Clive Newman, director of GP Development at NHS Derby and Derbyshire CCG, said: “In Derby and Derbyshire, as in most parts of England, we have a shortage of GPS and this is down to a number of factors beyond the control of local commissioners and practices.
“The ratios vary between practices depending on many different factors, such as individual doctors retiring or moving, and the location and circumstances of each practice.”
“But we clearly need to attract more doctors into general practice, and to be able to retain them once they become experienced later in their careers.
“We are doing work on retention locally, in conjunction with the Local Medical Committee. This includes funding Primary Care Networks to carry out projects which will contribute to improving working conditions in general practice. Despite this, we have seen a significant increase in the number of same-day appointments compared to before the pandemic, which means more patients are getting care and advice more quickly.

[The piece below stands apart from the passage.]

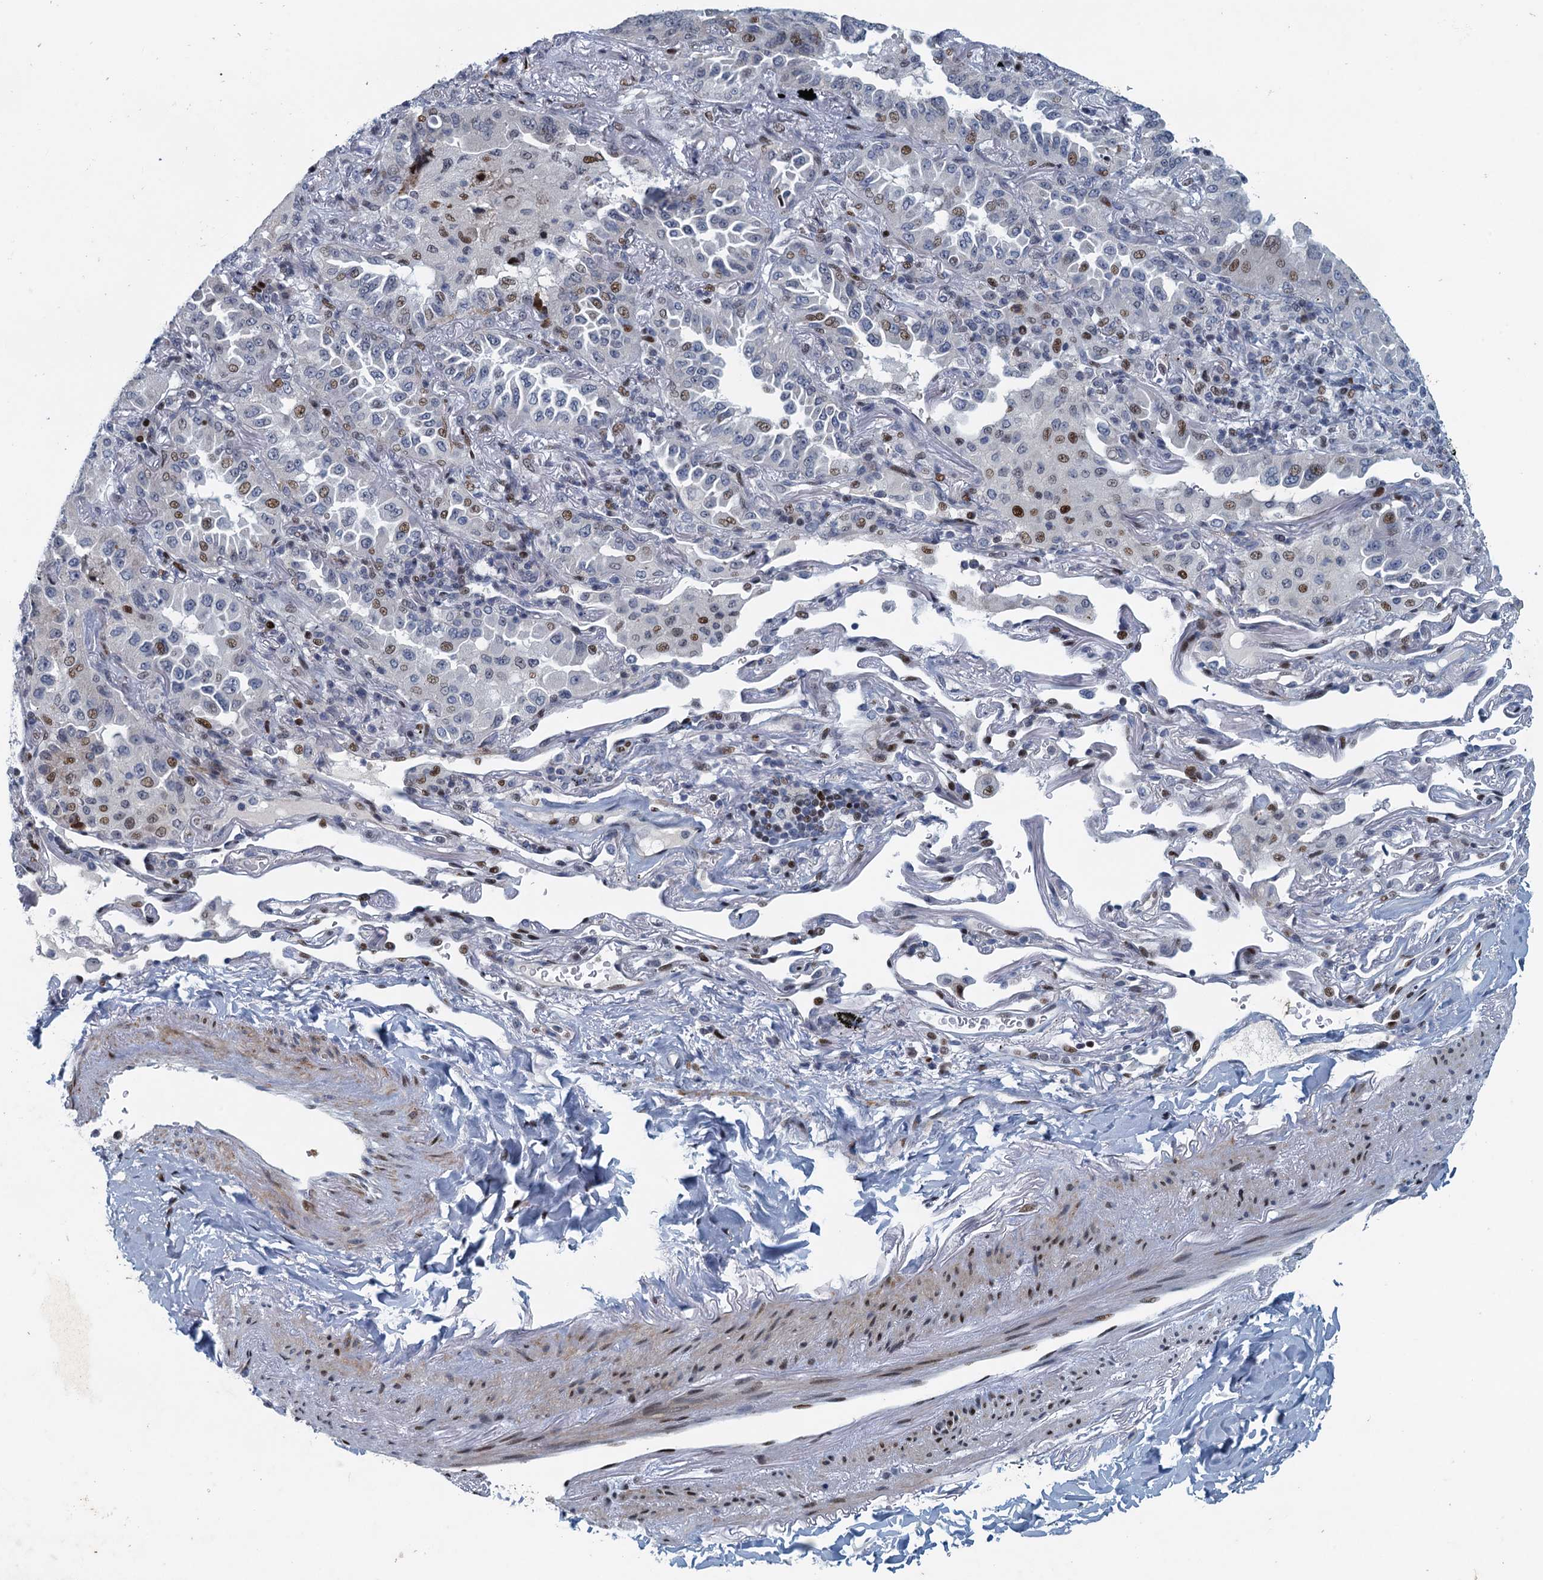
{"staining": {"intensity": "moderate", "quantity": "25%-75%", "location": "nuclear"}, "tissue": "lung cancer", "cell_type": "Tumor cells", "image_type": "cancer", "snomed": [{"axis": "morphology", "description": "Adenocarcinoma, NOS"}, {"axis": "topography", "description": "Lung"}], "caption": "This is a photomicrograph of immunohistochemistry (IHC) staining of lung adenocarcinoma, which shows moderate expression in the nuclear of tumor cells.", "gene": "ANKRD13D", "patient": {"sex": "female", "age": 69}}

“We are aware of public frustrations about getting to see a GP, despite offering more appointments than ever before, and this new data really underlines the problem we’re facing.”
Meanwhile, a “stocktake” commissioned by NHS England recommends new neighbourhood teams to improve access for patients. It called for a more streamlined system for the way people access NHS urgent care, bringing together online advice, community pharmacies, GP surgeries, out of hours, urgent treatment centres and NHS 111.
It said these “separate and siloed services” should be organised into a “single integrated urgent care pathway”.
The NHS England report said: “We need to enable primary care in every neighbourhood to create single urgent care teams and to offer their patients the care appropriate to them when they pop into their practice, contact the team or book an online appointment.”